TASK DESCRIPTION - Put the lines of the material below into a numbered list, beginning at the line that contains "scientific name: Pyrgus communis" and ending with the last line of the material. Leave out any blank lines.
______
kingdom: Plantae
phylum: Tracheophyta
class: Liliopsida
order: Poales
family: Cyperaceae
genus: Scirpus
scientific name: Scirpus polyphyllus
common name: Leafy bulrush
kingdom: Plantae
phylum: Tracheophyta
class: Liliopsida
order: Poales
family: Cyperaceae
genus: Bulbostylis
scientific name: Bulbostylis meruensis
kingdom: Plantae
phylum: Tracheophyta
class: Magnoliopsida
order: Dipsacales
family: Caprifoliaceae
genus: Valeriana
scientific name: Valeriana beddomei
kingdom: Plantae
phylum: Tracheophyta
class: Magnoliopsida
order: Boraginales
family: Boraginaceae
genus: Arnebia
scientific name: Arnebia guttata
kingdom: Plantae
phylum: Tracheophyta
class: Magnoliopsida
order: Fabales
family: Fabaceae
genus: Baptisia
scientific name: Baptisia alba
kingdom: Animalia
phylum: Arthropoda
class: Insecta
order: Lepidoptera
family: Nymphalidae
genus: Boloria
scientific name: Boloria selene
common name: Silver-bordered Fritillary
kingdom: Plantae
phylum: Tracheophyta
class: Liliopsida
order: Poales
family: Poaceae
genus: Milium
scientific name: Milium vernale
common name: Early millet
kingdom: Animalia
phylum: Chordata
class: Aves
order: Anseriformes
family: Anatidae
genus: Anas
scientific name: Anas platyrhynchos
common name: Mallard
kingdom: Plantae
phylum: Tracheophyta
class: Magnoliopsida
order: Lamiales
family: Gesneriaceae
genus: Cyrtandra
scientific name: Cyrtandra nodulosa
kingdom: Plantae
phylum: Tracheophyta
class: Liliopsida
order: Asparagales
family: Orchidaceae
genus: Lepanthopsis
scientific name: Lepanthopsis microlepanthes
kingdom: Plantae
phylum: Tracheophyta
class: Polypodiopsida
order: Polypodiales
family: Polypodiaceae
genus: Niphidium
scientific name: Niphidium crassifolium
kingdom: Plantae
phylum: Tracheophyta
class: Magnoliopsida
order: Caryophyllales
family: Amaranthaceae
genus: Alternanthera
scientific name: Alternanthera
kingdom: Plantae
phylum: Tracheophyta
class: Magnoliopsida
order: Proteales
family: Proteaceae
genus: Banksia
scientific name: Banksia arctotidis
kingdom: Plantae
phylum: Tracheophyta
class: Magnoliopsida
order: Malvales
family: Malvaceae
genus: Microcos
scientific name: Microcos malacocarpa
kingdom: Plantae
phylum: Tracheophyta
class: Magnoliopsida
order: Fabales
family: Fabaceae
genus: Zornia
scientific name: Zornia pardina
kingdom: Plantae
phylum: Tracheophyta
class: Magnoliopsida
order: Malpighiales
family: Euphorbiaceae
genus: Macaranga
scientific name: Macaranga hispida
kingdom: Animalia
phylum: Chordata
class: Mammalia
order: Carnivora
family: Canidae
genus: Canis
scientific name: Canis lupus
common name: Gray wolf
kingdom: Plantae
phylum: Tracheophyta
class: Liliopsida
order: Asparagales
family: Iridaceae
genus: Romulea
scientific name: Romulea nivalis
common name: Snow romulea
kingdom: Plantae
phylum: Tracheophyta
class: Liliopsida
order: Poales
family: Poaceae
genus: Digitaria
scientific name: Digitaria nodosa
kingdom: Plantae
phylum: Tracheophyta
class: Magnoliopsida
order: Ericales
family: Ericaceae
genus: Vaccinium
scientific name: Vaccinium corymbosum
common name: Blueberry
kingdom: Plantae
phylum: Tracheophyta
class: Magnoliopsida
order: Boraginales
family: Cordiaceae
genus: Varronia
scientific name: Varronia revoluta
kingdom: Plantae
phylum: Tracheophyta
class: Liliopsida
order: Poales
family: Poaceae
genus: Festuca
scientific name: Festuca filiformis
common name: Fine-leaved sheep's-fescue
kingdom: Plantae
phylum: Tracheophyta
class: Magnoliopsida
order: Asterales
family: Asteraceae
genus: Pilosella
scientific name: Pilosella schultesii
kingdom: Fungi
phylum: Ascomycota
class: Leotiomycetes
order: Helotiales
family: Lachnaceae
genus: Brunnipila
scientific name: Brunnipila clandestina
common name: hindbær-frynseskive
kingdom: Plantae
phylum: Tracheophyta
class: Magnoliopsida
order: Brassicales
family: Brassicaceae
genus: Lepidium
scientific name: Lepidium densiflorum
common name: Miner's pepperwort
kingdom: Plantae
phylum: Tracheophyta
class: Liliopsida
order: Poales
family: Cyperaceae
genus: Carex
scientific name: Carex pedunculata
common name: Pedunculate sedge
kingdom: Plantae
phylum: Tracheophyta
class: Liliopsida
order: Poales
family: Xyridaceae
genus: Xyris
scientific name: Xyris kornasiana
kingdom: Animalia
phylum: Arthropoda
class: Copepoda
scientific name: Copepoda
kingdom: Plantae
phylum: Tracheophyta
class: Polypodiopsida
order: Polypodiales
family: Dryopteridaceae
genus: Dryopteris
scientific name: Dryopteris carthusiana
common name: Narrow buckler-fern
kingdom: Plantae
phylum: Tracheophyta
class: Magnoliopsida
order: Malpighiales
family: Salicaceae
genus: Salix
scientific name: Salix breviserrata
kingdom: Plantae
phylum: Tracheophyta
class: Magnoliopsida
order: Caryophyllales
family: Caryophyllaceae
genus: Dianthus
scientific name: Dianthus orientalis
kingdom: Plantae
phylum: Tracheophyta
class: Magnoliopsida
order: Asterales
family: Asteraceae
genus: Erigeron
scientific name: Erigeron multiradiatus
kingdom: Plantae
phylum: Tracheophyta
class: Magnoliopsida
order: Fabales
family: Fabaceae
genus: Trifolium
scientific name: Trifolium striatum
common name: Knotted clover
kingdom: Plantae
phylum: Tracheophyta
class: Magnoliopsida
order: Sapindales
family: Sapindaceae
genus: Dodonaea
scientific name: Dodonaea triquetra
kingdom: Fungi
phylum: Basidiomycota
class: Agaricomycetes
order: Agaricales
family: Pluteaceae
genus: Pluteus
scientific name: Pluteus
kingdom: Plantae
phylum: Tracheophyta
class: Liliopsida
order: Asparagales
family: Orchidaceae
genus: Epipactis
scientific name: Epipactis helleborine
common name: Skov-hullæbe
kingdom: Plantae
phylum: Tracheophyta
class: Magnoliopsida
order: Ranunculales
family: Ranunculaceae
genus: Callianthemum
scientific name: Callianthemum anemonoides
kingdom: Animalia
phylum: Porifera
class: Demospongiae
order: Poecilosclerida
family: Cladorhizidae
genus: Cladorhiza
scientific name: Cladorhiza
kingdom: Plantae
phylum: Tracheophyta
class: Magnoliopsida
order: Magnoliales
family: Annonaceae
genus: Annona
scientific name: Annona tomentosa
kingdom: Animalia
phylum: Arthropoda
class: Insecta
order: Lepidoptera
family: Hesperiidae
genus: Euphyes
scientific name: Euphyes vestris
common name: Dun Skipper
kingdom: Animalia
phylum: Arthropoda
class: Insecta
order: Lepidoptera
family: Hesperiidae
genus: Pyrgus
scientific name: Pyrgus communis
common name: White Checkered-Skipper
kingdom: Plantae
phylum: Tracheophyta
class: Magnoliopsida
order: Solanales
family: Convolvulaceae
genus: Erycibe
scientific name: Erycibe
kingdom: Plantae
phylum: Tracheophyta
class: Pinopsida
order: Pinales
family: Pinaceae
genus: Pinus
______
FINAL ANSWER -
1. scientific name: Pyrgus communis
2. common name: White Checkered-Skipper
3. kingdom: Plantae
4. phylum: Tracheophyta
5. class: Magnoliopsida
6. order: Solanales
7. family: Convolvulaceae
8. genus: Erycibe
9. scientific name: Erycibe
10. kingdom: Plantae
11. phylum: Tracheophyta
12. class: Pinopsida
13. order: Pinales
14. family: Pinaceae
15. genus: Pinus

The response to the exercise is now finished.